AIt biases the gradient toward higher returns, making the algorithm converge faster at the cost of accuracy
BIt eliminates variance entirely by normalizing all returns to zero mean
CIt reduces variance while keeping the gradient estimate unbiased, because the expected value of a state-dependent baseline over all actions is zero
DIt converts the policy gradient into a value-based update, making the algorithm equivalent to Q-learning
The mathematical key is that Eₐ[∇θ log π(a|s; θ) × b(s)] = b(s) × ∇θ Eₐ[log π(a|s; θ)] = b(s) × 0 = 0, because log-probabilities over all actions sum to zero in expectation. This means subtracting any state-dependent baseline leaves the expected gradient unchanged — the estimate is still unbiased. But individual samples now compare each action against b(s), dramatically reducing the variance of the estimate. The quantity Gₜ − b(sₜ) is the 'advantage' — positive when this action was better than expected, negative when worse — which is a much lower-variance signal than the raw return.
Question 3 True / False
Subtracting a state-dependent baseline from the return in REINFORCE introduces bias into the policy gradient estimate.
TTrue
FFalse
Answer: False
This is the central mathematical insight of the baseline technique. A state-dependent baseline b(sₜ) does not bias the gradient because, in expectation over actions, the baseline term cancels out. The expected gradient with the baseline is identical to the expected gradient without it. What changes is the variance — individual gradient estimates become much lower-variance because actions are now scored relative to what was expected in that state, not by their absolute returns. An unbiased, lower-variance estimator is strictly better for learning.
Question 4 True / False
Policy networks are better suited than value-based methods (like Q-learning) for tasks with continuous action spaces.
TTrue
FFalse
Answer: True
Value-based methods like Q-learning require computing or approximating Q(s, a) for all actions, then selecting the action that maximizes this value. In continuous action spaces, that maximization over infinitely many actions is generally intractable. Policy networks sidestep this by directly outputting a probability distribution over actions — for instance, the mean and variance of a Gaussian for continuous control — and can be trained purely through gradient ascent on expected return. This makes policy-based methods the natural choice for robotics, locomotion, and any domain where the action space cannot be discretized without losing important precision.
Question 5 Short Answer
Why does the REINFORCE algorithm suffer from high variance, and how does introducing an advantage function (return minus baseline) address this problem?

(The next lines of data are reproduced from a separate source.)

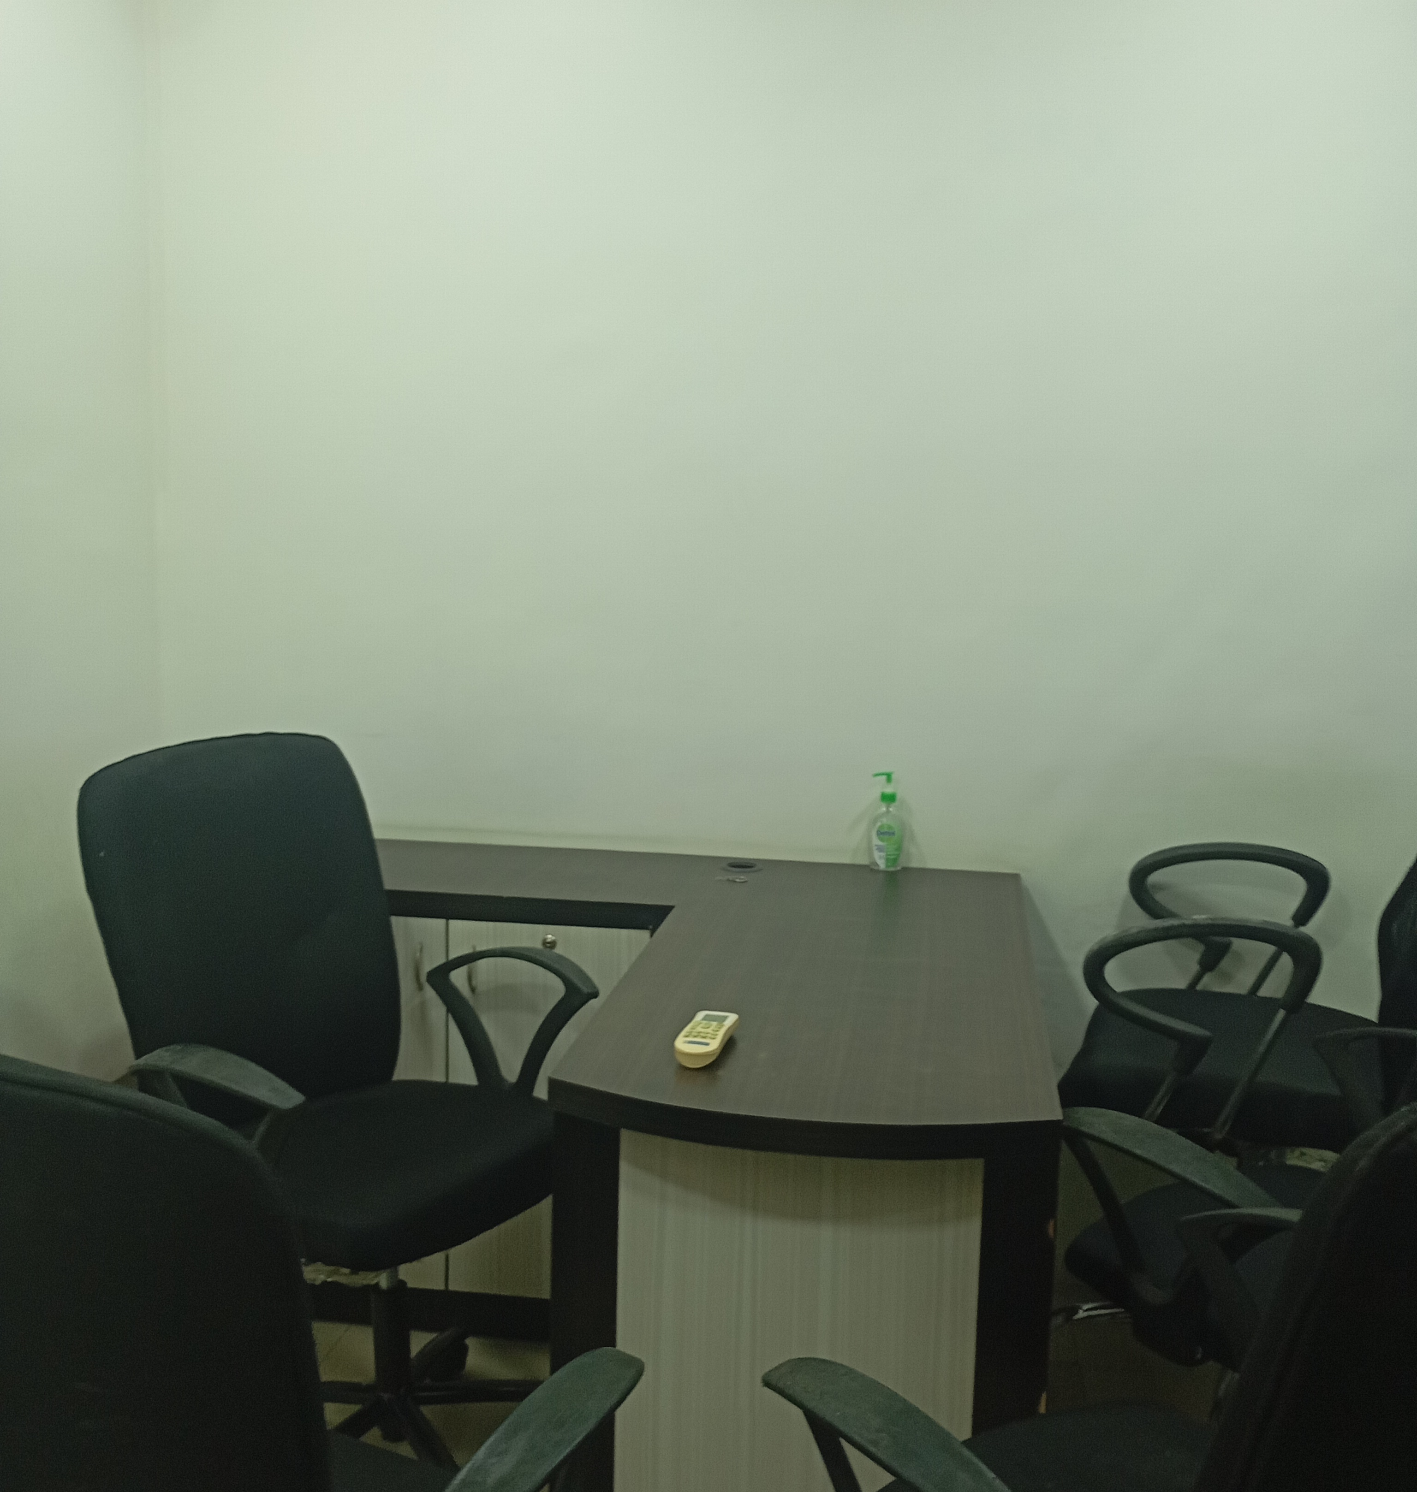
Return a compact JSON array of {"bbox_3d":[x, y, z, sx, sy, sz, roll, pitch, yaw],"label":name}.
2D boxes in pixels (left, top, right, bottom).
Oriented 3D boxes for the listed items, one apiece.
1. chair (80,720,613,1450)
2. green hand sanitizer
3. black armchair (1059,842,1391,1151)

Think about your answer, then reveal below.
Model answer: REINFORCE is high-variance because each gradient update uses the full episode return, which conflates the quality of the specific action taken with all subsequent luck and chance outcomes. A single episode's return is a noisy sample of the true expected return, and this noise directly scales the gradient update. The advantage function (Gₜ − b(sₜ)) addresses this by comparing the actual return to an estimate of what was expected from that state. If b(sₜ) ≈ V(sₜ), then the advantage is near zero on average and varies only with whether the specific action was better or worse than average — a much lower-variance signal that isolates the true contribution of the action.
The key insight is that raw returns measure everything that happened in an episode, while advantages measure only whether this particular action made things better or worse than expected. The latter is what you actually want to learn from, and it can be estimated with far less noise. This is why virtually every practical policy gradient method uses some form of advantage estimation rather than raw returns.